Operating System — The Smartest Operating System Around
The significance of a robust operating system often goes unnoticed when building infrastructure and hardware, but Oracle Linux has proven to be of exceptional quality. I delve deeper into the operating system's features and capabilities in A Temporal History of The World’s Largest Raspberry Pi Cluster, where I am also working on guides to enable network booting for Pi devices at home. Building upon our previous work, we needed to upgrade from Oracle Linux 7 to Oracle Linux 9. However, I must share a secret: the upgrade process wasn't entirely straightforward. Nevertheless, the Oracle Linux team has been incredibly supportive and deserves all the credit for configuring the operating system for the Pi Cluster. I encourage you to explore Oracle Linux 9, as it offers significant benefits and is well worth adopting or upgrading to. One notable change during the upgrade was the addition of an extra security layer, resulting in SSH access being disabled for the root account by default.
I must also mention our approach to booting the Pi devices. Each Pi within the cluster network boots from a single, read-only NFS mount on the server, and we have incorporated a systemd service to execute a bash script during server or Pi boot-up. This streamlined configuration makes managing our running processes almost effortless.
Software and Cloud Services — GraalVM is Fast Running on Client or in the Cloud
The software used in our project is entirely open source and can be accessed through our DevRel GitHub repository. However, I must forewarn you that some components are still under development in the labs and are not available even as a tech preview, hence they are not included in the repository. Please be aware that much of the code was written rapidly, so you may find certain aspects that may not seem entirely coherent. Allow me to provide a clarification.
Firstly, let's discuss the software on the cluster. The server operates a Docker container consisting of GraalPython running on top of GraalVM. While the Dockerfile is continuously being enhanced, I would advise against directly copying it at this moment. I've reported some bug findings, and once the Graal environment variables and CTRL+C function correctly (along with a possible new image for GraalPython), you can dive into the project. For now, understand that this is one method of implementation. Notably, running pure Python code under GraalVM has shown a remarkable 8x increase in performance, which is quite impressive.
Each device within the cluster runs a web service. The server broadcasts a UDP message containing its IP address and port, which any device can listen to for auto-discovery and communication with the server. This is an improvement from previous years where the server's IP address was put into an environment variable.
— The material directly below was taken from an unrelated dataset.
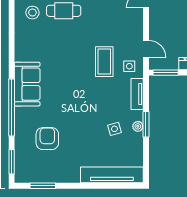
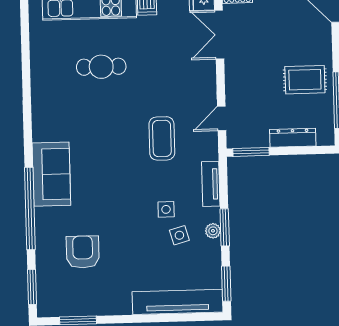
stool: (32, 13) -> (56, 70), removed
door: (146, 49) -> (222, 118), swing flipped
side table: (129, 66) -> (166, 209), moved
window: (146, 163) -> (226, 284), added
Since the IP address doesn't change, hardcoding it could be an option, but there were two concerns. Firstly, anyone working on the project needs to run a test system with their desktop and a simulation of a Pi or a couple of Pis on their desk. Secondly, environment variables are lost when using sudo. The current approach effectively resolves these issues. Once a Pi boots up, it initiates its web server, listens for the UDP message, registers its IP address and MAC address with the server, and awaits tasks. At regular intervals, the server sends a ping to each Pi as a health check to ensure they remain on the list of available Pis.
Every five seconds, each Pi sends all its data (CPU, memory, temperature, etc.) to a REST endpoint on an Autonomous Database, leveraging the native ORDS support. You can find the documentation for this feature here. I've included some code that adjusts the wait time for data transmission if the Pi fails to send its data, with waiting times scaling up to 60 seconds. Remarkably, the Autonomous Database handles the substantial volume of data with ease. I experimented with other databases (unmentioned) and encountered significant difficulties, including delays surpassing five seconds.